We are trying to allocate the same executor and the same separator for RDD in order to avoid network traffic, as well as shuffling operations such as cogroup and join, do not have scene boundaries, and all conversions are completed in one step.
Thus, for this, we wrap the RDD with our regular RDD class (ExtendRDD.class) in Java, which has the redundant getPreferredLocation function from RDD.class (in scala) as:
public Seq<String> getPreferredLocations(Partition split){ listString.add("11.113.57.142"); listString.add("11.113.57.163"); listString.add("11.113.57.150"); List<String> finalList = new ArrayList<String>(); finalList.add(listString.get(split.index() % listString.size())); Seq<String> toReturnListString = scala.collection.JavaConversions.asScalaBuffer(finalList).toSeq(); return toReturnListString; }
With this, we can control the spark behavior by which the node places the RDD in the cluster. But now the problem is that the sequencer, since these RDDs are different from each other, the spark considers them to be dependent on shuffling and again creates several stages for these shuffling operations. We tried to override the separator method of the same RDD.class class in the same custom RDD as:
public Option<Partitioner> partitioner() { Option<Partitioner> optionPartitioner = new Some<Partitioner>(this.getPartitioner()); return optionPartitioner; }
For a spark to put them at the same stage, it must take into account that these RDDs come from the same separator. Our separator method does not work because the spark accepts a different separator for 2 RDDs and creates several steps for shuffling operations.
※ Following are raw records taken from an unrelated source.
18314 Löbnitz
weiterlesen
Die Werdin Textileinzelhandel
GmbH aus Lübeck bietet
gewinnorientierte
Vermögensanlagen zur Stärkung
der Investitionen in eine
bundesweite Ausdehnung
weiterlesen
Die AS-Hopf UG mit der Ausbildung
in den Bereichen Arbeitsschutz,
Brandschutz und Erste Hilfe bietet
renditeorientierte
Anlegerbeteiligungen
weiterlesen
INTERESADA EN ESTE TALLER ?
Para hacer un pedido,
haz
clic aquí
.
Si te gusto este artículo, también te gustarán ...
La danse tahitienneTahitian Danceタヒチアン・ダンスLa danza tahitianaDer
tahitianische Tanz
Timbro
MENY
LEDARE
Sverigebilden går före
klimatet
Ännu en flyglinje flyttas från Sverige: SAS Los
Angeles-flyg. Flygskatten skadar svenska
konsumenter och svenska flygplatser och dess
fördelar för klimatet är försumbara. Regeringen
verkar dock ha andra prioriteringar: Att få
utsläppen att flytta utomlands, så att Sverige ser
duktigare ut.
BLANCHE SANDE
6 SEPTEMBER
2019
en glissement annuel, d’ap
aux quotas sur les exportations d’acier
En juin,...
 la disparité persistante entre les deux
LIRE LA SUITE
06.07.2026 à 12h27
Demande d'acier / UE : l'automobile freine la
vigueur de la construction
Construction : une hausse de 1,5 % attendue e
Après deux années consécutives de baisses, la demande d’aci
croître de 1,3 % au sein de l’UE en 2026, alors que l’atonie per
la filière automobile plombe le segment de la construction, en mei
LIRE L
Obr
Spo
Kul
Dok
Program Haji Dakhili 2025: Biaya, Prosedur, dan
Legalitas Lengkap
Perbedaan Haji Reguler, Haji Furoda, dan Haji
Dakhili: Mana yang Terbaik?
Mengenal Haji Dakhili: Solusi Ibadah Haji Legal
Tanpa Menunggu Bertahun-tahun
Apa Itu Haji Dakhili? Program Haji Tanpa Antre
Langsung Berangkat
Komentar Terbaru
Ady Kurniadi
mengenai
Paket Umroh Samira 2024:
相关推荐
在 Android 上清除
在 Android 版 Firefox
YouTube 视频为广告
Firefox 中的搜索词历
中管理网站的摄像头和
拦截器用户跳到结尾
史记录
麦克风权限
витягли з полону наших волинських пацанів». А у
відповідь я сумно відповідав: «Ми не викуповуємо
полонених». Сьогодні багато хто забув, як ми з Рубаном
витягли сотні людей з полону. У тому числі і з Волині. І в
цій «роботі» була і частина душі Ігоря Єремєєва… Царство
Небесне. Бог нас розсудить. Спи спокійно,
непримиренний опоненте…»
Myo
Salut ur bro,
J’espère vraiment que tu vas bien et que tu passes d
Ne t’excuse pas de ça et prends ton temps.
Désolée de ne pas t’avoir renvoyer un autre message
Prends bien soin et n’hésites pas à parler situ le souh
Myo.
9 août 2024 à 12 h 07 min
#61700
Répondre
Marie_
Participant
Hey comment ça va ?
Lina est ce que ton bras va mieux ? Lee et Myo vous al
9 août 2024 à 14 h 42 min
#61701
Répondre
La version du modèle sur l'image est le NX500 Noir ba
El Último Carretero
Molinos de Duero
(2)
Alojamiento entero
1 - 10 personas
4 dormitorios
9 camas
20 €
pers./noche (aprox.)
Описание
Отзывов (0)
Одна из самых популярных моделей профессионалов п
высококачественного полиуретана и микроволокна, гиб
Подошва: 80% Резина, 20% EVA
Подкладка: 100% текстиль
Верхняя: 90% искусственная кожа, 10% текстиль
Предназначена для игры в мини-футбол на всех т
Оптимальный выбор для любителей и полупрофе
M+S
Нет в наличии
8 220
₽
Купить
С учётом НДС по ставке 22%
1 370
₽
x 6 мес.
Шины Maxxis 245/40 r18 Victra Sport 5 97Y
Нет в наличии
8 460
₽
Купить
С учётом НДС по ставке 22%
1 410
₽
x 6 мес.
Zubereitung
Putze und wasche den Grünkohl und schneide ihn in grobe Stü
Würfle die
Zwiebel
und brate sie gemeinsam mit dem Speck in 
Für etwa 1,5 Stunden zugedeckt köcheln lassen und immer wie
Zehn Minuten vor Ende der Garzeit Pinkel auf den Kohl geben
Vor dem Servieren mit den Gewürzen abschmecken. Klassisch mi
We have concluded scala RDD with our custom RDD as:
ClassTag<String> tag = scala.reflect.ClassTag$.MODULE$.apply(String.class); RDD<String> distFile1 = jsc.textFile("SomePath/data.txt",1); ExtendRDD<String> extendRDD = new ExtendRDD<String>(distFile1, tag);
We create another custom RDD in the same way and get PairRDD (pairRDD2) from this RDD. Then we try to apply the same separator as in the extendRDD object to the PairRDDFunction object using the partitionBy function, and then apply cogroup to this:
RDD<Tuple2<String, String>> pairRDD = extendRDD.keyBy(new KeyByImpl()); PairRDDFunctions<String, String> pair = new PairRDDFunctions<String, String>(pairRDD, tag, tag, null); pair.partitionBy(extendRDD2.getPartitioner()); pair.cogroup(pairRDD2);
All this does not work, because the spark creates several stages when it encounters a cogroup transformation.
Any suggestions on how we can apply the same separator to RDD?